NY Times: Will cheap and free prevail?

analysis
Jan 26, 20092 mins

The New York Times reports on how "creative destruction" is driving adoption of netbooks, open source and virtualization software among consumers and enterprise IT.

Over the weekend, New York Times writer Ashlee Vance published an interesting article, “$200 Laptops Break a Business Model,” that describes how consumer and enterprises are making do with lower-priced solutions. (Vance used to write for The Register, where the headline might have been “Consumer to Microsoft: Drop Dead.”)

“We’ve reached one of those moments in tech history when there are low-priced and free alternatives that are both user-friendly and reliable enough to make the switch,” Mr. Title said. “Then there’s the extra bonus of saving some cash…”

But the fear now is that consumers like Mr. Title, and businesses operating with the same cost-cutting mind-set, will erode the high-margin businesses of the information technology industry — slowing some technologies and companies but giving new momentum to others.

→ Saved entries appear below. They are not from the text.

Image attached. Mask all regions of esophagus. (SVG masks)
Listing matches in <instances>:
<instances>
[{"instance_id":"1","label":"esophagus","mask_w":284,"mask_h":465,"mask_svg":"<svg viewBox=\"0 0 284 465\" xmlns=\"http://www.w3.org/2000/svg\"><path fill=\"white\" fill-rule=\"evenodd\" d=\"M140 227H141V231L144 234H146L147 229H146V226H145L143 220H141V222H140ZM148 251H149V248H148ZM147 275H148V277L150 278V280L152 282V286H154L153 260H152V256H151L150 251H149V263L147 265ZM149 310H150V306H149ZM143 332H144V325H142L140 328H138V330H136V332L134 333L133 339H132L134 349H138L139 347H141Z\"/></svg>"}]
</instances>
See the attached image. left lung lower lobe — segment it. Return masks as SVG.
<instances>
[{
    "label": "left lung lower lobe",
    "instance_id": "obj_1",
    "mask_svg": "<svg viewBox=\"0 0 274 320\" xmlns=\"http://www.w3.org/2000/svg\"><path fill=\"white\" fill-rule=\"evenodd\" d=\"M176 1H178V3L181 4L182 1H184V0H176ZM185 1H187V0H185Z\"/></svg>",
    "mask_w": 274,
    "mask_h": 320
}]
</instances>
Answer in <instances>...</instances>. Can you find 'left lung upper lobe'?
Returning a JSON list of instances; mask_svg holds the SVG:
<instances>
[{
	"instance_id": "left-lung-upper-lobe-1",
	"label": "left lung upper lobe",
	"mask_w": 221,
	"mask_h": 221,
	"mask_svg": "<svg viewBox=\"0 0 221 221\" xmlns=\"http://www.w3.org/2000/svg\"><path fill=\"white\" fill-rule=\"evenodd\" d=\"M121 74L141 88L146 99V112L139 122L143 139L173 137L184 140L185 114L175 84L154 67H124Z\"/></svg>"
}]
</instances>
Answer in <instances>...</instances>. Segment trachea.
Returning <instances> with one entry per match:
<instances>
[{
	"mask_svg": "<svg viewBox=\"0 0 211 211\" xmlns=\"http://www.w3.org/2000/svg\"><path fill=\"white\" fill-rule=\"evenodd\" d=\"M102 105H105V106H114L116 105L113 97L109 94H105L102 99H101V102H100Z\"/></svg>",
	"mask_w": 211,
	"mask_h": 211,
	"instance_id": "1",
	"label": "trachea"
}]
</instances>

A normally confident Steven A. Ballmer, chief executive of Microsoft, expressed this very fear last week after announcing the company’s first big reduction of its work force. “Our model is not for a quick rebound,” he said. “Our model is things go down, and then they reset. The economy shrinks.”

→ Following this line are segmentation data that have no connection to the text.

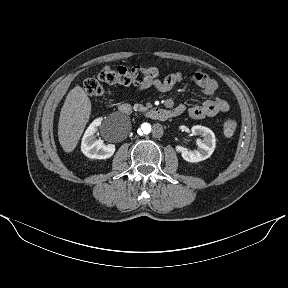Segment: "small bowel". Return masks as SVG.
Here are the masks:
<instances>
[{"instance_id":"c3829d8e","label":"small bowel","mask_w":288,"mask_h":288,"mask_svg":"<svg viewBox=\"0 0 288 288\" xmlns=\"http://www.w3.org/2000/svg\"><path fill=\"white\" fill-rule=\"evenodd\" d=\"M183 79V75L179 72L168 74L166 77L161 79H154L143 84L138 85L137 91H143L149 88H155L159 92L171 91L179 82ZM193 83L200 89L205 95L210 97L199 105H194L186 108L180 104L174 107L181 111V114L185 111L188 112L189 116L194 119H203L205 117H213L220 113H226L230 110V104L218 97H215L218 85L217 82L202 72H196L192 76Z\"/></svg>"}]
</instances>
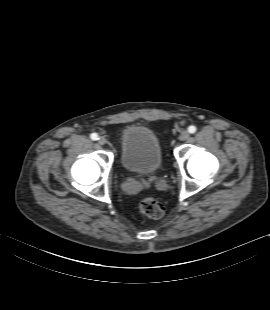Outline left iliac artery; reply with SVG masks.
I'll use <instances>...</instances> for the list:
<instances>
[{
    "label": "left iliac artery",
    "instance_id": "1",
    "mask_svg": "<svg viewBox=\"0 0 270 310\" xmlns=\"http://www.w3.org/2000/svg\"><path fill=\"white\" fill-rule=\"evenodd\" d=\"M196 130H197V128H196L195 126H193V125L189 126V128H188V131H189V133H191V134L195 133Z\"/></svg>",
    "mask_w": 270,
    "mask_h": 310
}]
</instances>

As Vance points out, this isn’t the first time that “creative destruction” has impacted the fate of once-great tech companies and propelled new disruptive companies to the forefront. It may be that the current economic crunch propels netbooks, cloud computing, open source, and virtualization software to even higher levels of adoption. There’s nothing like an economic crisis to change behavior, whether in consumers or in IT directors.